My research involves theoretical analysis and numerically intensive computations of fluid flow and heat transfer. This includes application of singular perturbation techniques such as the method of matched asymptotic expansions to external natural-convection and mixed-convection boundary layer flows over wavy surfaces using non-orthogonal boundary-fitted coordinates, ‘interactive’ boundary-layer analysis of the ‘triple-deck’ structure of high Reynolds number flows over small protrusions on plates, analysis of the ‘double-deck’ structure of natural-convection boundary-layer flows near small protrusions on vertical plates, weakly nonlinear analysis of instability using the method of multiple scales, application of the rapid distortion theory of turbulence, numerical solution of the Navier-Stokes system for incompressible flows using finite difference, finite volume and spectral methods, numerical solution of the non-similar boundary-layer equations using adaptive marching techniques, and computation of two-fluid incompressible flows using interface capturing methods such as the level-set method. I am interested in solving challenging problems of fundamental nature.

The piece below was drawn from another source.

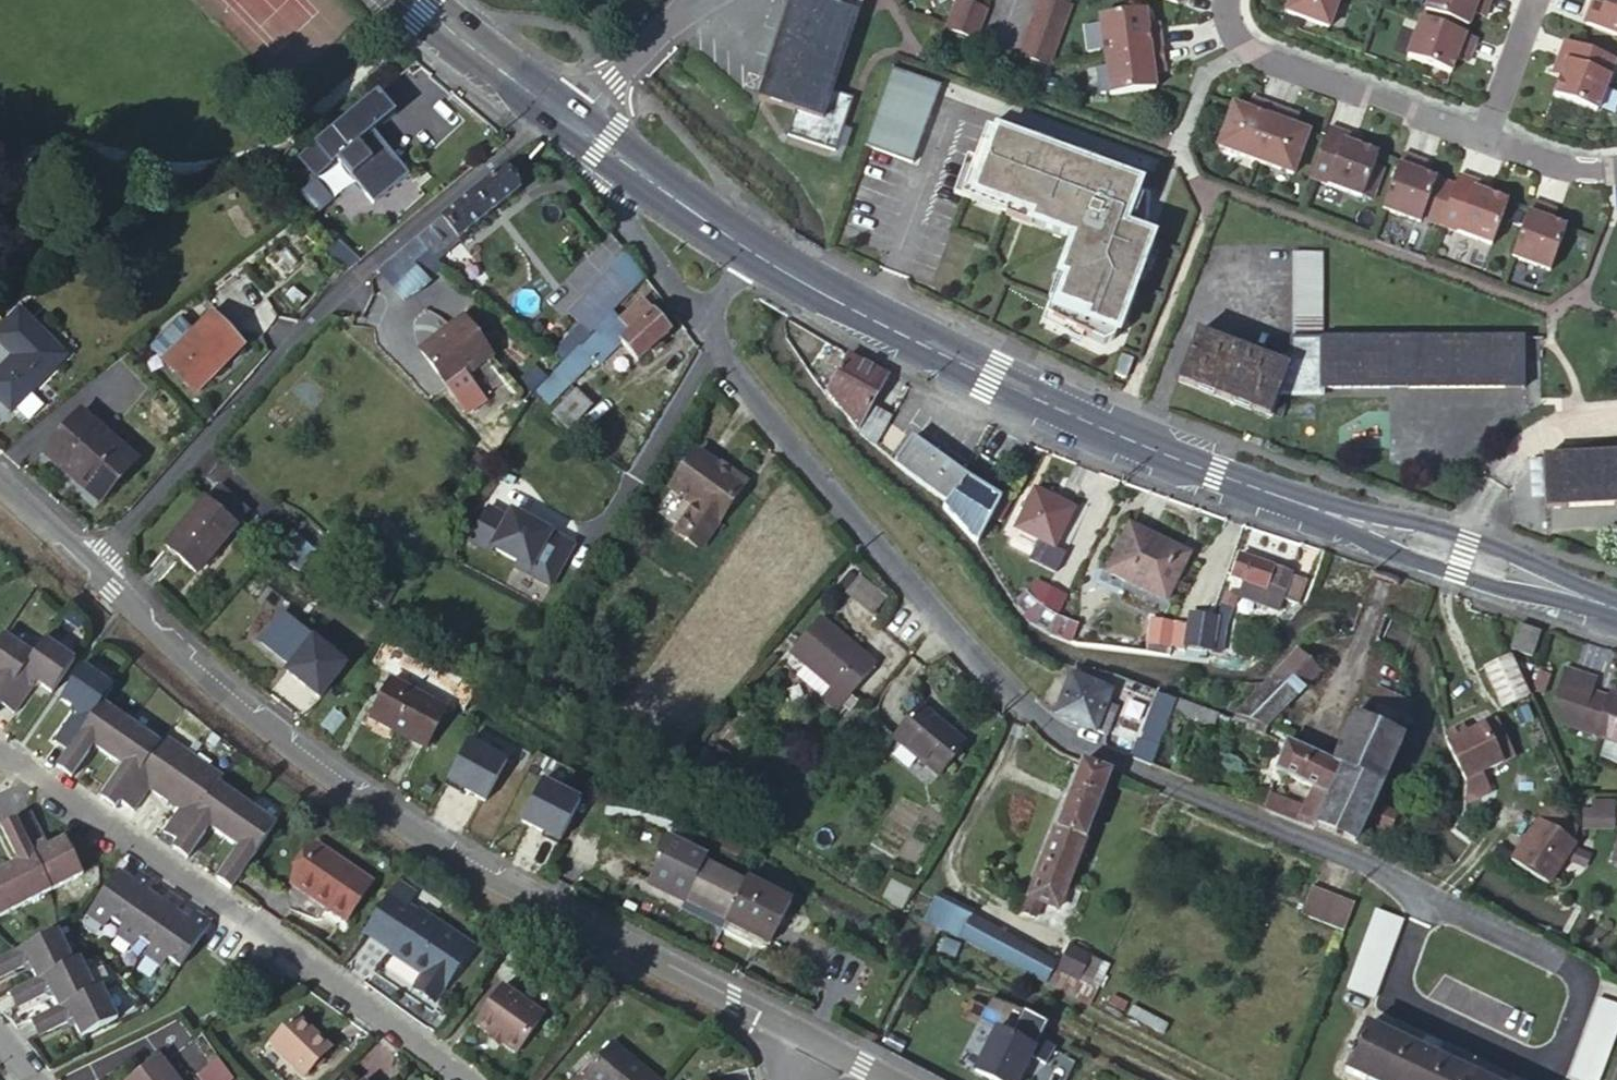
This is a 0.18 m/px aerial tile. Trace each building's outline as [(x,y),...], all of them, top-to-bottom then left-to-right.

My doctoral research involved the development of a vectorized computer program for solving the three-dimensional time-dependent Navier-Stokes equations using a Fourier-Chebyshev spectral method. The computer code was used to perform direct numerical simulations of instability and transition in mixed convection flows and rotating Taylor-Couette flows, using the CRAY XMP supercomputer at Arizona State University and the CRAY C90 supercomputer at the Pittsburg Supercomputing Center; the results demonstrated the existence of multiple equilibrium states, dependent on initial conditions, and the importance of non-linear interactions in determining the equilibrium state of the flow. My students have been involved in developing accurate numerical methods for simulating two-fluid incompressible flows using level-set methods and solving problems of hydrodynamic stability using Chebyshev collocation methods employing primitive variables on non-staggered grids. The level set method has been used to simulate liquid sloshing. The Chebyshev collocation method has been used to study the stability of buoyancy-driven flows.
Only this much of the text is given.